UN Warns Hormuz Blockade Could Trigger Global Food Crisis

The UN says a prolonged disruption in the Strait of Hormuz could drive food inflation and shortages, risking a crisis similar to the aftermath of the COVID-19 pandemic.

The United Nations warned Tuesday, April 14, that a prolonged disruption of shipping through the Strait of Hormuz could trigger a global food crisis, driving up prices and cutting supplies of key agricultural inputs.

The UN’s Food and Agriculture Organization (FAO) said delays in shipments of fertilizers and energy could lead to lower crop yields and rising food inflation worldwide.

Risk of global agrifood crisis

Between 20% and 45% of global trade in key agricultural inputs passes through the Strait of Hormuz, making the route critical for global food production, the FAO said.

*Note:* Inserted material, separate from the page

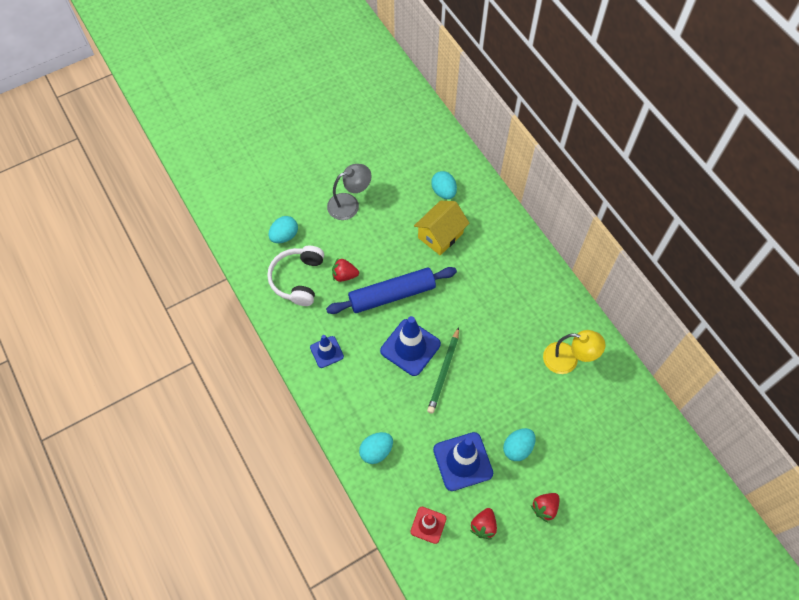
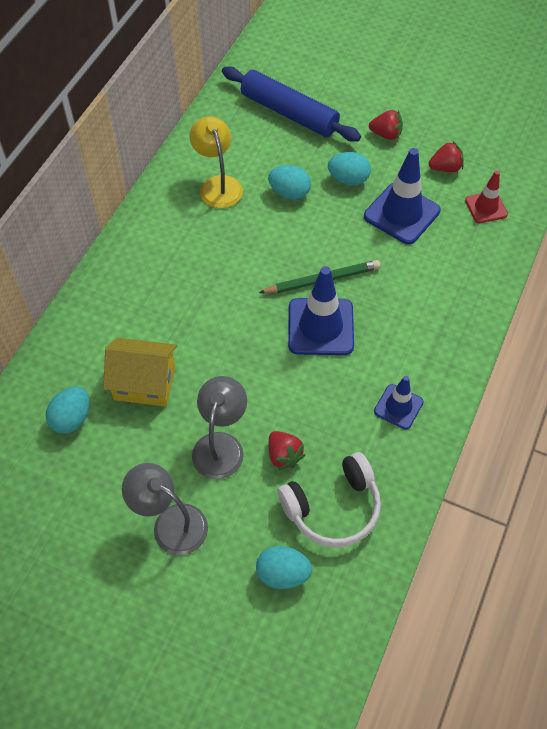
camera: 125 degrees left, 5 degrees down
(374, 250) = (221, 445): none -> grey lamp
(376, 451) = (460, 289): turquoise egg -> turquoise egg (289, 193)
(392, 294) = (269, 385): blue rolling pin -> blue rolling pin (289, 113)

“If we don’t accelerate…the risks will exacerbate,” FAO Chief Economist Máximo Torero said, warning that the situation could escalate into a “global agrifood catastrophe.”

Prices, yields at risk

The agency warned that farmers facing shortages of fertilizers and energy may reduce production, leading to lower yields later this year and into 2027.

This could result in higher global food prices and sustained food inflation over the coming years.

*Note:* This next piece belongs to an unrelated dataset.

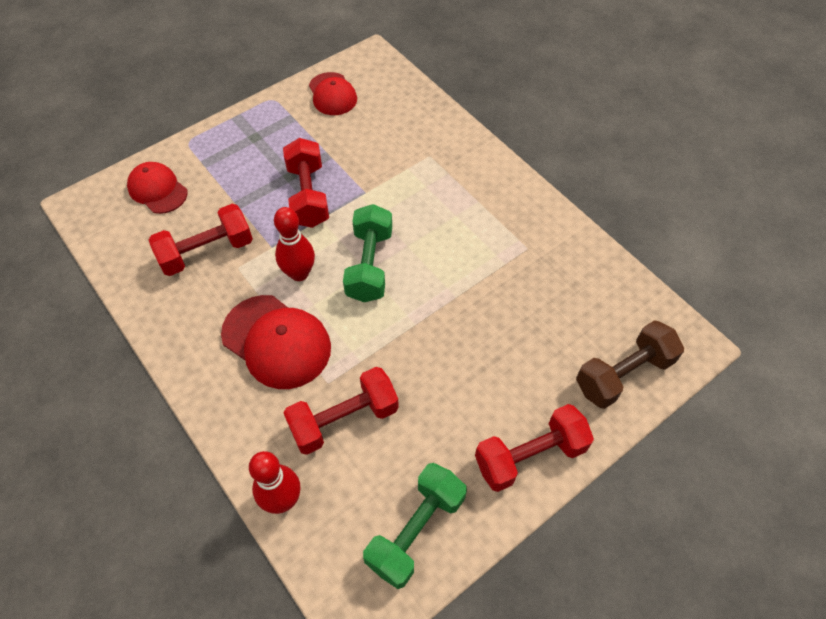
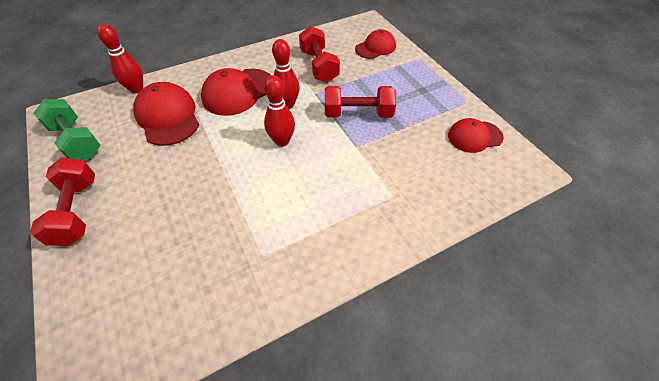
camera: 100 degrees right, 5 degrees down
(344, 419) = (168, 117): red dumbbell -> red cap
(369, 265) = (282, 141): green dumbbell -> red bowling pin
(623, 374) = (95, 304): brown dumbbell -> none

“The last thing we want is lower crop yields and higher commodity prices,” Torero said.

Policy mistakes could worsen crisis

The FAO urged governments to avoid export restrictions on fertilizers and energy, warning that such measures worsened food crises in the past.

It also called on countries to reconsider biofuel policies, which could divert resources away from food production amid rising energy prices.

Pressure rising in coming months

While global food prices remained relatively stable in March, pressure is expected to increase in April and May as farmers make planting decisions based on input availability.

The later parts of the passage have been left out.